Wisely, most brides don’t believe that: that they write their own story. They know, and our common wedding practices reinforce, that the couple’s story is only one aspect of the wedding. The public nature of weddings is an acknowledgement of the rootedness of the couple’s life story with that of family, friends, and God in Christ. The Truth of what is taking place is much larger than a focus on the couple being married.

 

The Reformers saw the Truth and our individual stories as rooted in the church – the community of God’s people. The church in turn was rooted in the word of God as it was known in the Bible. They did not believe that we are free to think and do whatever we want, but that the source of authority needed to shift from the church to the word of God.

 

Martin Luther did not believe that we write our own story because our story is altered by the story of Jesus’ death and resurrection. In baptism the story of God’s actions to save and rescue us and the world from self-centeredness becomes our story.

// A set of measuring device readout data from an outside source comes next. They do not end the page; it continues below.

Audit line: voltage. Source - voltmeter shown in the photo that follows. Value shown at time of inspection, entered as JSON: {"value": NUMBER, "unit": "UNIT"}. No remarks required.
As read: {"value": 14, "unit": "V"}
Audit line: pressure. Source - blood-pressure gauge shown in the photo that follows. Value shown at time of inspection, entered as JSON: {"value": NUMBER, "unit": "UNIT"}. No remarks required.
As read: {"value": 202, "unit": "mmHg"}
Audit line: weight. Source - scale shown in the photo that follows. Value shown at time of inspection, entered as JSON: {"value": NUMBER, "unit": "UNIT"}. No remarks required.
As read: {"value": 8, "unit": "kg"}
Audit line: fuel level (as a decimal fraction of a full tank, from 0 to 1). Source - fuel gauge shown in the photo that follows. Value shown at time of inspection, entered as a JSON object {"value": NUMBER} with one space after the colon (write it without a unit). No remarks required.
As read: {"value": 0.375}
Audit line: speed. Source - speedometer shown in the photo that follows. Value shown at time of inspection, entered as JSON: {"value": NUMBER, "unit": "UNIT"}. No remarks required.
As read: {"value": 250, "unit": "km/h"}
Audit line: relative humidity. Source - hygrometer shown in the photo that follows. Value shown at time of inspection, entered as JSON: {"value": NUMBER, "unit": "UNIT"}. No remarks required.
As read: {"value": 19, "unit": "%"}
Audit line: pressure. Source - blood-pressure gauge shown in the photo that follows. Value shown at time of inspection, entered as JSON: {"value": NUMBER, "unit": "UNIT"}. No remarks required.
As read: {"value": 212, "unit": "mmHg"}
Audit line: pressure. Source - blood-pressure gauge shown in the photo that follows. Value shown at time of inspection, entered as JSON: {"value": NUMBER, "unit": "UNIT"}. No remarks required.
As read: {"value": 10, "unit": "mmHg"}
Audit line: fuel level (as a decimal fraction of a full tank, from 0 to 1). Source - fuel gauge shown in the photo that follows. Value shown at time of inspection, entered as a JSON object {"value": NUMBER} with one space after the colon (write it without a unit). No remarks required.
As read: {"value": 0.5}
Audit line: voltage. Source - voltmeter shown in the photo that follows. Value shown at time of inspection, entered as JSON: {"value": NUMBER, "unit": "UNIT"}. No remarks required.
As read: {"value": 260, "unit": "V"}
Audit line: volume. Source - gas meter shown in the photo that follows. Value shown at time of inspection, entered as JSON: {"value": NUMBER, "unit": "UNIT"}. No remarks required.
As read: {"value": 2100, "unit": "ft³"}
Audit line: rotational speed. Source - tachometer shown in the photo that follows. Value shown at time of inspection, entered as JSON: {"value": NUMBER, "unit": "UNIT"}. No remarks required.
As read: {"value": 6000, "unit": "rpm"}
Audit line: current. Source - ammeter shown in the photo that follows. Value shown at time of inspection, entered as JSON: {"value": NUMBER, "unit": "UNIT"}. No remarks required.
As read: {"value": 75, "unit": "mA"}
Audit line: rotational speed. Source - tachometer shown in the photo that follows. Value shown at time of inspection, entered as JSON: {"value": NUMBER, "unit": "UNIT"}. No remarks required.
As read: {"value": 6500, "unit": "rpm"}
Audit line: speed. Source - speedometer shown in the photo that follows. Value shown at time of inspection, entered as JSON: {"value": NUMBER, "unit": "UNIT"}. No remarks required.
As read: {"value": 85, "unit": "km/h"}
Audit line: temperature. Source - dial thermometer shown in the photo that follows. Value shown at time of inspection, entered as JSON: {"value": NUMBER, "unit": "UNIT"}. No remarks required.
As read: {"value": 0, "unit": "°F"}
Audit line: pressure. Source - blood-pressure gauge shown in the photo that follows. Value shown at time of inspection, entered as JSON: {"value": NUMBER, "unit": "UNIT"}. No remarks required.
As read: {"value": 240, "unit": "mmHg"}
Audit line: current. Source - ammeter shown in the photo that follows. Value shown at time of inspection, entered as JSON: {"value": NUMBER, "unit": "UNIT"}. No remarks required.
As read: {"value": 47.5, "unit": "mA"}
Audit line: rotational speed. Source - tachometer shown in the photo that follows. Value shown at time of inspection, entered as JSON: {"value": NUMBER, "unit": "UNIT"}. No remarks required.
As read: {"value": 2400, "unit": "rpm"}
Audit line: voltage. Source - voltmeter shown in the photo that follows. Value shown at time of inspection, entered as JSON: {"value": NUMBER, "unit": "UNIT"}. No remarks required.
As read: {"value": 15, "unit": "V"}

Our personal story is written by God who chooses us in Christ.

 

Paul says that we and the whole world are held accountable to God – none of us measure up to God’s standards. “All have sinned and fall short of the glory of God.” That is the truth about us apart from God and apart from faith in Jesus Christ. But the Truth with a capital “T” – the Truth that sets us free – is “that we are now justified by his grace as a gift through the redemption that is in Christ Jesus.”

 

We haven’t earned or deserved God’s grace and forgiveness, but he gives it as a gift. Freedom in the New Testament means something different from our common ideas about that word. When John and Paul use that word “freedom,” they mean freedom for accountability, responsibility, sacrifice, community, and service and freedom from eternal death. Our personal story – the Truth about us – is driven by our connection through baptism to Christ and his people.

 

The fact that God gives the Truth – his Son – and the freedom to live with him forever as his follower makes us part of a community – the church – that gathers around the story of God’s revelation of eternal Truth. We are held accountable by that community for our words and actions. We are not out on our own, justified as individuals, but as part of the community of faith in Jesus Christ. The church is to be a believable community that witnesses to the Truth of Jesus Christ as something lasting.

 

That is why the church has standards of what it means to grow in faith as disciples of Jesus Christ. We are expected to pray for each other, for those in need and for the world. We are expected to read the Bible every day and study it with other people so the Truth takes root and grows in us. Our accountability to God and each other means that we give sacrificially of what we have to advance the proclamation of the Truth of Jesus Christ. And it means that the worship materials and music we use are expressive not only of our tastes and culture, but stretch us to see our connection to the church across the ages and cultures.

 

In Jesus Christ we have been given the Truth with a capital “T,” the Truth that sets us free from eternal death. Through our baptism into his death and resurrection we are accountable for our witness in words and actions to that Truth, and our use of the freedom we have in him.

 

On this Reformation Sunday, let us commit ourselves anew to following the Truth that is Jesus Christ so our lives and our life together can be a witness to the freedom and hope we have in him.